Stored records
········

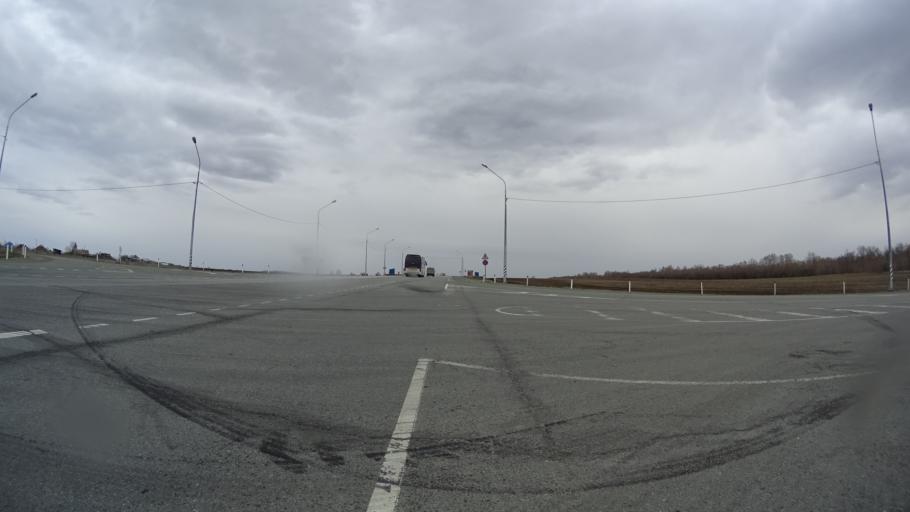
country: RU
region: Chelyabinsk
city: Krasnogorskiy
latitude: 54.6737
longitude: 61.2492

········

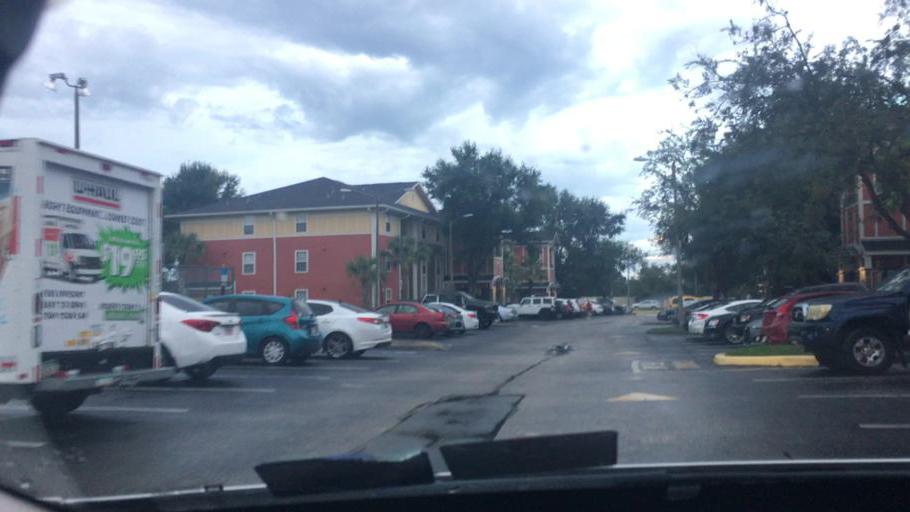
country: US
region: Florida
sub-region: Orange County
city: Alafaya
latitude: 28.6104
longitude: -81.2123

········

◆ **DESCRIPTION OF THE TASK**
Can you return the lines of the records starting at the line containing "country: US" and ending at the line containing "longitude: -81.2123", both included, as they appear?

◆ **REPLY TO THE EXERCISE**
country: US
region: Florida
sub-region: Orange County
city: Alafaya
latitude: 28.6104
longitude: -81.2123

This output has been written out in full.